When northbound user traffic enters the group’s VPC network, the ingress-Tengine gateway accesses the network in a unified manner. The ingress-Tengine gateway resolves domain names and routes them to different equipment rooms and units. Nginx Core 1.18.0, support for Dubbo, support for DTLSv1 and DTLSv1.2, support for Prometheus, In this way, the integrity, security and observability of Aliyun micro-service ecosystem can be improved.

After passing the unified access layer gateway, the user request is forwarded to the corresponding microservice through the Ingress-Envoy microservice gateway and invoked. If you need to call services in other network domains, the ingress-envoy micro service gateway will import traffic to the corresponding VPC network to overcome the services in different security domains, network domains, and service domains.

Microservices call each other using an Envoy Sidecar or traditional microservice self-subscription. Finally, the user request is completed and returned to the user in a mutual invocation of the various microservices.

Planning for Nacos 2.x

Nacos2.x will build on the performance problems of 2.0, implement new functions through plugins and modify a large number of old functions, making Nacos more convenient and easy to expand.

conclusion

Nacos2.0, as a cross-generation release, completely solves the performance problems of NACOS1.x, improving performance by a factor of 10. And through abstraction and layering to make the architecture more simple, through plug-in better extension, so that Nacos can support more scenarios, integration of a wider ecosystem. It is believed that nacOS2.x will become more easy to use, solve more microservice problems, and explore more deeply towards meshification in subsequent iterations.

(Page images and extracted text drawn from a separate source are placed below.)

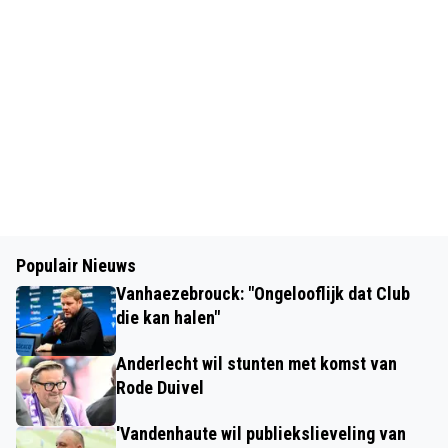
Populair Nieuws
Vanhaezebrouck: "Ongelooflijk dat Club
die kan halen"
Anderlecht wil stunten met komst van
Rode Duivel
'Vandenhaute wil publiekslieveling van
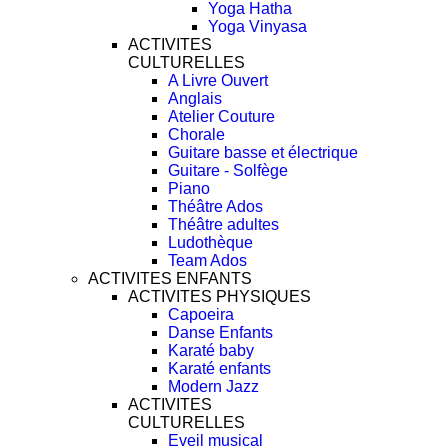
Yoga Hatha
Yoga Vinyasa
ACTIVITES
CULTURELLES
A Livre Ouvert
Anglais
Atelier Couture
Chorale
Guitare basse et électrique
Guitare - Solfège
Piano
Théâtre Ados
Théâtre adultes
Ludothèque
Team Ados
ACTIVITES ENFANTS
ACTIVITES PHYSIQUES
Capoeira
Danse Enfants
Karaté baby
Karaté enfants
Modern Jazz
ACTIVITES
CULTURELLES
Eveil musical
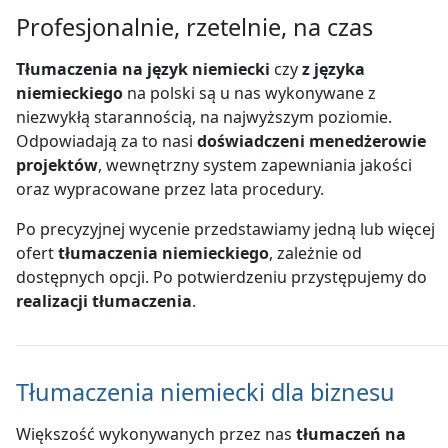
Profesjonalnie, rzetelnie, na czas
Tłumaczenia na język niemiecki
czy
z języka
niemieckiego
na polski są u nas wykonywane z
niezwykłą starannością, na najwyższym poziomie.
Odpowiadają za to nasi
doświadczeni menedżerowie
projektów
, wewnętrzny system zapewniania jakości
oraz wypracowane przez lata procedury.
Po precyzyjnej wycenie przedstawiamy jedną lub więcej
ofert
tłumaczenia niemieckiego
, zależnie od
dostępnych opcji. Po potwierdzeniu przystępujemy do
realizacji tłumaczenia
.
Tłumaczenia niemiecki dla biznesu
Większość wykonywanych przez nas
tłumaczeń na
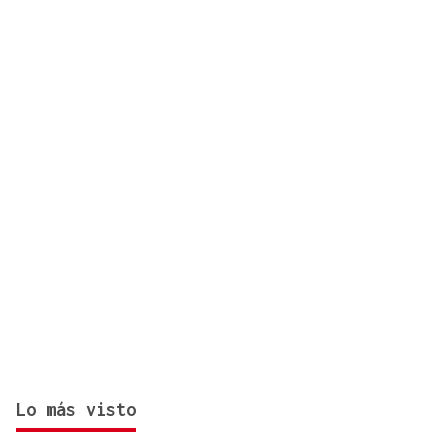
de combate de un patrullero de la Armada
colombiana
Lo más visto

Copyright Notice:The content of this article is voluntarily contributed by real-name registered users of Ali Cloud, and the copyright belongs to the original author. Ali Cloud developer community does not own the copyright, and does not bear the corresponding legal responsibility. For specific rules, please refer to the “AliYun Developer Community User Service Agreement” and “AliYun Developer Community Intellectual Property Protection Guidelines”. If you find any suspected plagiarized content in this community, please fill in the infringement complaint form to report. Once verified, the community will immediately delete the suspected infringing content.